“David was magic.” That was the comment from one of the women in my Carriage House book group when he recently read and discussed his short stories, The Legend’s Daughter. To hear him, especially in a private setting, is an absorbing experience. He’s a big man–in many ways, and he can command a room in a voice barely audible, everyone learning to hear what he’s saying. When he shifts into boisterous, everyone does a little jump. In discussion or rendition, he is careful, thoughtful, committed, and vulnerable–an unexpected gift. You see the real pulls and conflicts and struggles of a full-time writer.
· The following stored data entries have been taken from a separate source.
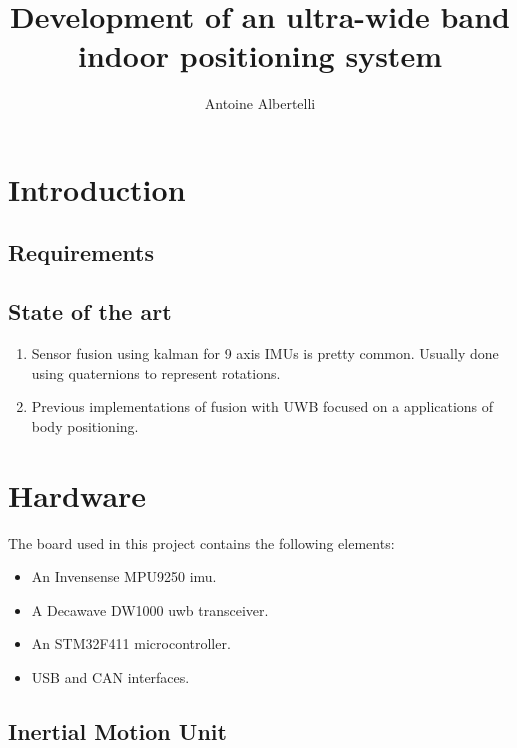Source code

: \documentclass[a4paper]{scrreprt}
\title{Development of an ultra-wide band indoor positioning system}
\author{Antoine Albertelli}
\begin{document}

\maketitle

\tableofcontents

\chapter{Introduction}

\section{Requirements}

\section{State of the art}

\begin{enumerate}
    \item Sensor fusion using kalman for 9 axis IMUs is pretty common.
        Usually done using quaternions to represent rotations.
    \item Previous implementations of fusion with UWB focused on a applications of body positioning.
\end{enumerate}

\chapter{Hardware}

The board used in this project contains the following elements:

\begin{itemize}
    \item An Invensense MPU9250 \gls{imu}.
    \item A Decawave DW1000 \gls{uwb} transceiver.
    \item An STM32F411 microcontroller.
    \item USB and CAN interfaces.
\end{itemize}

\section{Inertial Motion Unit}
\end{document}
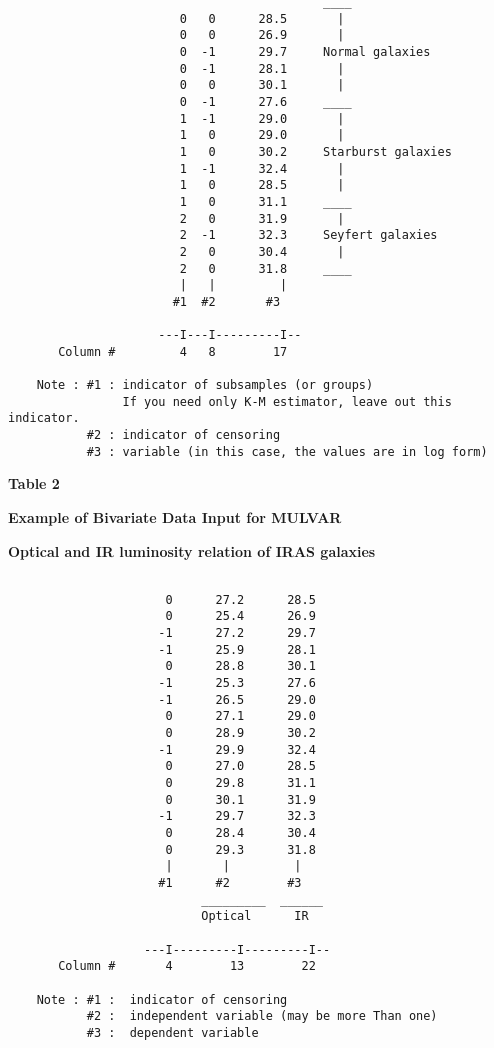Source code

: \begin{verbatim}
                                            ____
                        0   0      28.5       |
                        0   0      26.9       |
                        0  -1      29.7     Normal galaxies
                        0  -1      28.1       |
                        0   0      30.1       |
                        0  -1      27.6     ____
                        1  -1      29.0       |
                        1   0      29.0       |
                        1   0      30.2     Starburst galaxies
                        1  -1      32.4       |
                        1   0      28.5       |
                        1   0      31.1     ____
                        2   0      31.9       |
                        2  -1      32.3     Seyfert galaxies
                        2   0      30.4       |
                        2   0      31.8     ____
                        |   |         |
                       #1  #2       #3

                     ---I---I---------I--
       Column #         4   8        17
   
    Note : #1 : indicator of subsamples (or groups)
                If you need only K-M estimator, leave out this indicator.
           #2 : indicator of censoring
           #3 : variable (in this case, the values are in log form)
\end{verbatim}
\newpage

\centerline{\Large\bf Table 2}

\bigskip
\bigskip

\centerline{\large\bf Example of Bivariate Data Input for MULVAR}

\bigskip

\centerline{\large\bf Optical and IR luminosity relation of IRAS galaxies}

\begin{verbatim}

                      0      27.2      28.5 
                      0      25.4      26.9
                     -1      27.2      29.7
                     -1      25.9      28.1  
                      0      28.8      30.1 
                     -1      25.3      27.6
                     -1      26.5      29.0   
                      0      27.1      29.0  
                      0      28.9      30.2 
                     -1      29.9      32.4
                      0      27.0      28.5
                      0      29.8      31.1 
                      0      30.1      31.9   
                     -1      29.7      32.3  
                      0      28.4      30.4 
                      0      29.3      31.8
                      |       |         |
                     #1      #2        #3
                           _________  ______
                           Optical      IR

                   ---I---------I---------I--
       Column #       4        13        22

    Note : #1 :  indicator of censoring
           #2 :  independent variable (may be more Than one)
           #3 :  dependent variable
\end{verbatim}
\newpage

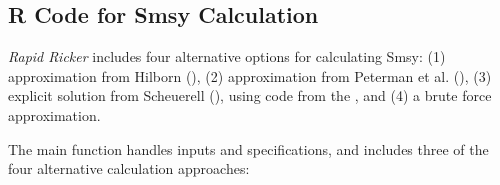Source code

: \documentclass[french,11pt]{book}
\begin{document}
\subsection{R Code for Smsy Calculation}\label{BMFunsSmsy}

\emph{Rapid Ricker} includes four alternative options for calculating Smsy: (1) approximation from Hilborn (), (2) approximation from Peterman et al. (), (3) explicit solution from Scheuerell (), using code from the , and (4) a brute force approximation.

The main function handles inputs and specifications, and includes three of the four alternative calculation approaches:
\end{document}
Don’t miss these new stories. There are a lot of rivers, Idaho rivers, and a lot of fishing. David says that when he’s walking waters (how glad I am I’ve walked them with him) he’s “not as shy, as retiring, as speechless . . . there’s a huge freeing of what I didn’t understand.” The stories in The Legend’s Daughter lead you into worlds you don’t understand–he writes of people “unsure of themselves, unsure of protocols.” And he raises questions: “What if someone unsure travels with someone too daring, too free.” You’ll get every kind of intersection, of searching, and of discovering.
When I think about David, it is always with gratitude. My life as a writer would have been vastly different without him. A Thousand Voices: a Memoir and plenty else might still be a collection of notes in a bottom drawer if he hadn’t said, “You write. Bring me what you’re working on.” Ron Carlson, Jeff Metcalf, Pam Houston–there is a big basket of us he took under his wing. That he cares about the success of others enough to leave his own endeavors for our sake is perhaps the most elegant thing about him. He has discovered along the road of writing seven or eight novels, three or four collections of short stories and over a hundred plays that what we do for others is likely to outlast all the rest.
David Kranes. How lucky we are that he drifted west and made it his own.